= What is required =
State how many lines of the data contain the word "پخته", and write nothing besides the number.

Saved data entries
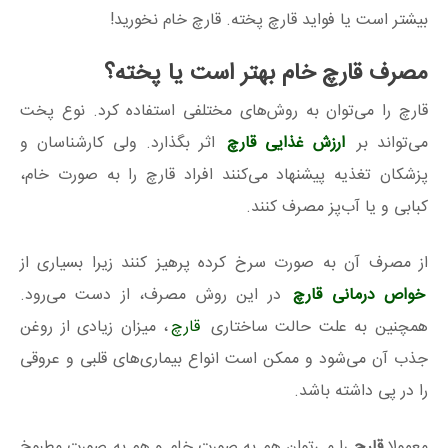
بیشتر است یا فواید قارچ پخته. قارچ خام نخورید!
مصرف قارچ خام بهتر است یا پخته؟
قارچ را می‌توان به روش‌های مختلفی استفاده کرد. نوع پخت
می‌تواند بر
ارزش غذایی قارچ
اثر بگذارد. ولی کارشناسان و
پزشکان تغذیه پیشنهاد می‌کنند افراد قارچ را به صورت خام،
کبابی و یا آب‌پز مصرف کنند.
از مصرف آن به صورت سرخ کرده پرهیز کنند زیرا بسیاری از
خواص درمانی قارچ
در این روش مصرف، از دست می‌رود.
همچنین به علت حالت ساختاری
قارچ
، میزان زیادی از روغن
جذب آن می‌شود و ممکن است انواع بیماری‌‌های قلبی و عروقی
را در پی داشته باشد.
معمولا
قارچ
را می‌توان هم به صورت خام و هم به صورت مطبوخ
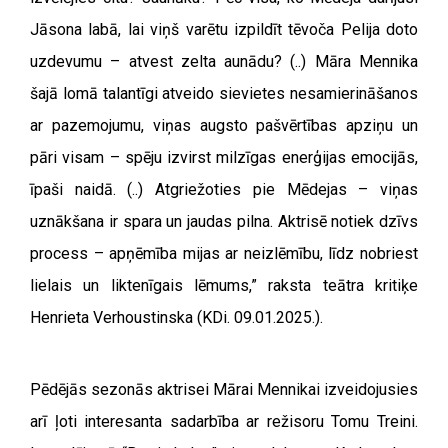
Jāsona labā, lai viņš varētu izpildīt tēvoča Pelija doto
uzdevumu – atvest zelta aunādu? (..) Māra Mennika
šajā lomā talantīgi atveido sievietes nesamierināšanos
ar pazemojumu, viņas augsto pašvērtības apziņu un
pāri visam – spēju izvirst milzīgas enerģijas emocijās,
īpaši naidā. (..) Atgriežoties pie Mēdejas – viņas
uznākšana ir spara un jaudas pilna. Aktrisē notiek dzīvs
process – apņēmība mijas ar neizlēmību, līdz nobriest
lielais un liktenīgais lēmums,” raksta teātra kritiķe
Henrieta Verhoustinska (KDi. 09.01.2025.).
Pēdējās sezonās aktrisei Mārai Mennikai izveidojusies
arī ļoti interesanta sadarbība ar režisoru Tomu Treini.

= Solution to this exercise =
2